Many adult and pediatric patients who develop CIPM have undergone a solid organ or bone marrow transplant, suffered a traumatic injury (e.g., head injury, burns) and/or have had one or more episodes of bacterial sepsis [26, 54]. The use of corticosteroids and neuromuscular blocking agents is also common. Although the precise mechanism of CIPM is not known, it is believed to result from a systemic inflammatory response syndrome (SIRS) provoked by a severe systemic infection or trauma [51]. Patients exhibit profound changes in cellular and humoral immune responses altering the microcirculation throughout the body. At the microscopic level, mitochondrial dysfunction occurs with the loss of normal ATPase staining in type 1 fibers of a muscle biopsy [51, 54]. Endothelial damage may result in the disruption of the vasa nervorum with resulting ischemia of axons. In muscles this can cause disruption of the function and structure of the basic contractile unit and, in more severe cases, areas of necrosis and vacuolar changes [51]. This evidence of microstructural damage and mitochondrial dysfunction seen on biopsy is congruent with the high rate of long-term morbidity seen in adult patients who have suffered CIM [55, 56]. Prospective studies of adult ICU patients indicate that CIPM occurs in about 50-70% of patients suffering from systemic inflammatory response syndrome [57, 58]. As such, milder cases of CIPM may even be more prevalent than that reported by Lacomis [26] and Banwell [54]. Phrenic nerve conduction studies and needle EMG of the diaphragm and chest wall muscles have been recommended in adult patients with suspected CIPM [51]; however, these particular studies are not commonly performed in pediatric EMG.

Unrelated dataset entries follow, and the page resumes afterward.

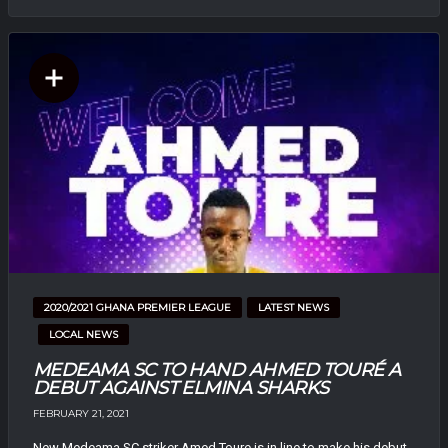
2020/2021 GHANA PREMIER LEAGUE
LATEST NEWS
LOCAL NEWS
MEDEAMA SC TO HAND AHMED TOURÉ A
DEBUT AGAINST ELMINA SHARKS
FEBRUARY 21, 2021
New Medeama SC striker Amed Toure is in line to make his debut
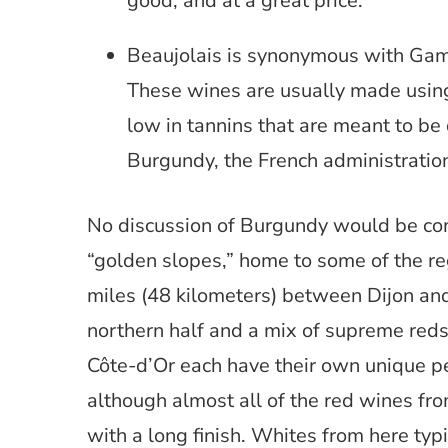
good, and at a great price.
Beaujolais is synonymous with Gam
These wines are usually made using
low in tannins that are meant to be d
Burgundy, the French administration 
No discussion of Burgundy would be com
“golden slopes,” home to some of the r
miles (48 kilometers) between Dijon and 
northern half and a mix of supreme reds 
Côte-d’Or each have their own unique pe
although almost all of the red wines fr
with a long finish. Whites from here typi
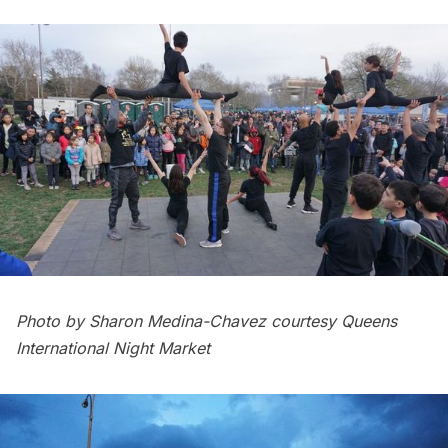
Photo by Sharon Medina-Chavez courtesy Queens
International Night Market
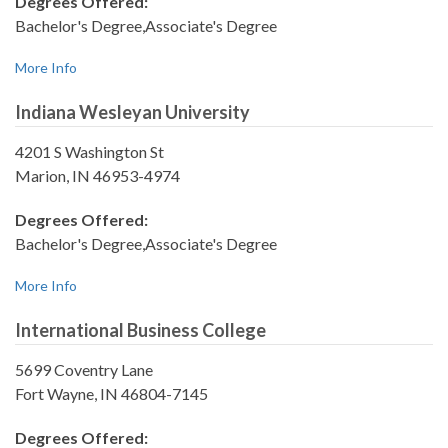
Degrees Offered:
Bachelor's Degree,Associate's Degree
More Info
Indiana Wesleyan University
4201 S Washington St
Marion, IN 46953-4974
Degrees Offered:
Bachelor's Degree,Associate's Degree
More Info
International Business College
5699 Coventry Lane
Fort Wayne, IN 46804-7145
Degrees Offered:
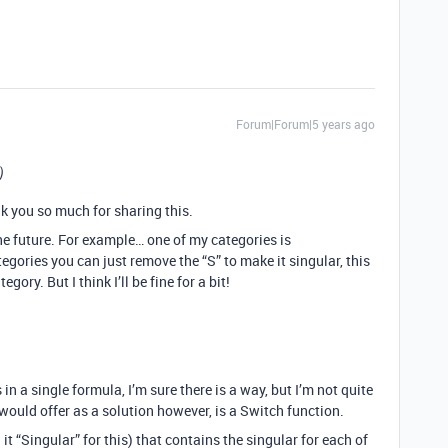
Forum|Forum|5 years ago
)
k you so much for sharing this.
e future. For example… one of my categories is
egories you can just remove the “S” to make it singular, this
ory. But I think I’ll be fine for a bit!
n a single formula, I’m sure there is a way, but I’m not quite
would offer as a solution however, is a Switch function.
 it “Singular” for this) that contains the singular for each of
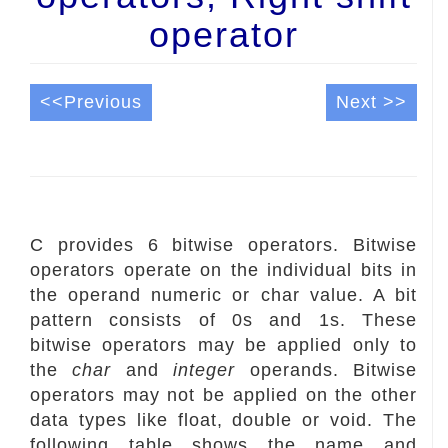
operator
<<Previous
Next >>
C provides 6 bitwise operators. Bitwise
operators operate on the individual bits in
the operand numeric or char value. A bit
pattern consists of 0s and 1s. These
bitwise operators may be applied only to
the
char
and
integer
operands. Bitwise
operators may not be applied on the other
data types like float, double or void. The
following table shows the name and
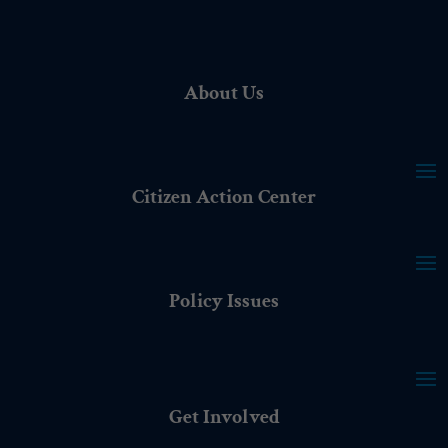
About Us
Citizen Action Center
Policy Issues
Get Involved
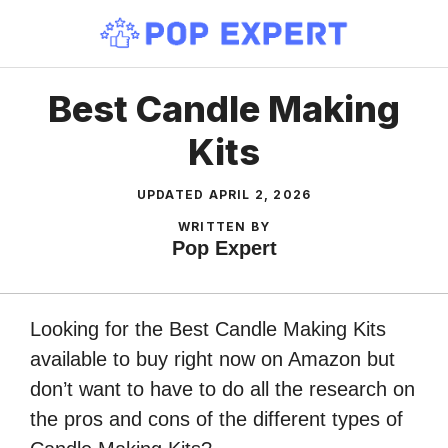
Skip
to
content
Best Candle Making
Kits
UPDATED
APRIL 2, 2026
WRITTEN BY
Pop Expert
Looking for the Best Candle Making Kits
available to buy right now on Amazon but
don’t want to have to do all the research on
the pros and cons of the different types of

Drugs Exacerbating Underlying Neuromuscular Diseases
Medications or toxins can exacerbate underlying disorders of nerve, muscle and neuromuscular transmission.
Chemotherapy Induced Peripheral Neuropathy
Chemotherapeutic agents such as vincristine have been reported to cause significant toxicity in patients with Charcot-Marie-Tooth disease.

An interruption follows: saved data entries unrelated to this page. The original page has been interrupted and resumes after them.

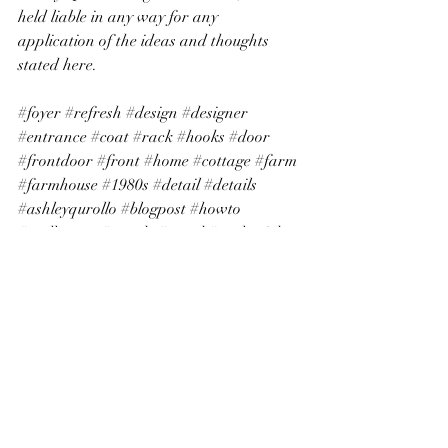
held liable in any way for any 
application of the ideas and thoughts 
stated here.
#foyer
#refresh
#design
#designer
#entrance
#coat
#rack
#hooks
#door
#frontdoor
#front
#home
#cottage
#farm
#farmhouse
#1980s
#detail
#details
#ashleyqurollo
#blogpost
#howto
#wallpaper
#trendy
#trend
#peelnstick
#art
#wallart
#cottagecore
#charm
#charming
#beautiful
#pretty
#homemaker
#homemaking
#sahm
#littlebylittle
#littleatatime
#hope
#joy
#family
#collect
#treasures
#antiques
#frame
#closet
#books
#pitcher
#cabinet
#white
#cream
#tan
#neutral
#easy
#simple
#living
#life
#nupaper
#amazon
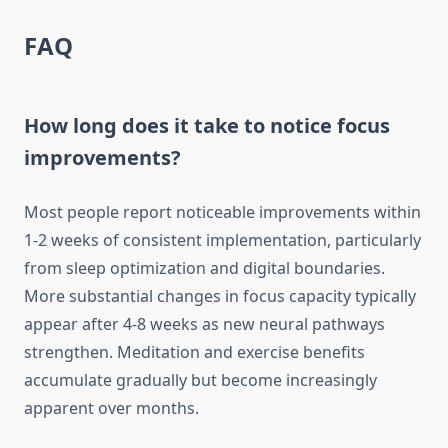
FAQ
How long does it take to notice focus
improvements?
Most people report noticeable improvements within
1-2 weeks of consistent implementation, particularly
from sleep optimization and digital boundaries.
More substantial changes in focus capacity typically
appear after 4-8 weeks as new neural pathways
strengthen. Meditation and exercise benefits
accumulate gradually but become increasingly
apparent over months.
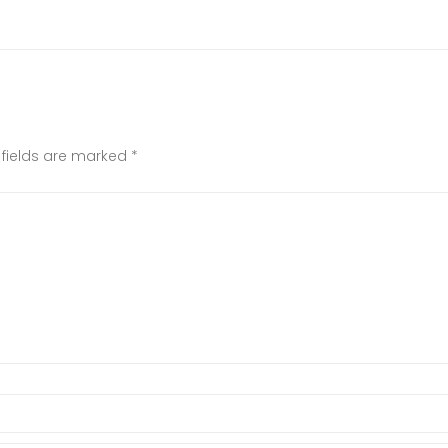
 fields are marked
*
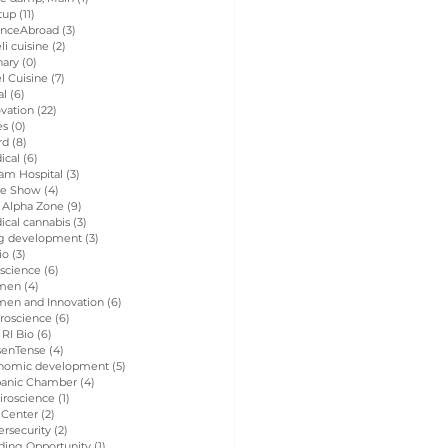
tup
(11)
11 posts
enceAbroad
(3)
3 posts
eli cuisine
(2)
2 posts
nary
(0)
0 posts
el Cuisine
(7)
7 posts
al
(6)
6 posts
vation
(22)
22 posts
es
(0)
0 posts
rd
(8)
8 posts
ical
(6)
6 posts
am Hospital
(3)
3 posts
de Show
(4)
4 posts
 Alpha Zone
(9)
9 posts
ical cannabis
(3)
3 posts
g development
(3)
3 posts
io
(3)
3 posts
 science
(6)
6 posts
men
(4)
4 posts
en and Innovation
(6)
6 posts
roscience
(6)
6 posts
 RI Bio
(6)
6 posts
senTense
(4)
4 posts
nomic development
(5)
5 posts
panic Chamber
(4)
4 posts
iroscience
(1)
1 post
 Center
(2)
2 posts
rsecurity
(2)
2 posts
ding Opportunity
(1)
1 post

Most individuals will not report symptoms of a vincristine-induced sensorimotor neuropathy until after a minimum cumulative dose of vincristine 5–8 mg has been administered [59]. However patients with Charcot-Marie-Tooth disease will show marked sensitivity to this chemotherapeutic agent with dramatic sensory symptoms or even a Guillain-Barré-like phenotype apparent after a cumulative dose of only 2 mg [59, 60]. On rare occasions CMT has presented in previously asymptomatic patients after receiving vincristine to treat lymphoma [61, 62]. Reports exist of adults with no prior neurological symptoms progressing to quadriplegia and bulbar palsy after vincristine therapy [62]. As such, hereditary neuropathies must be considered among individuals showing extreme sensitivity to this drug.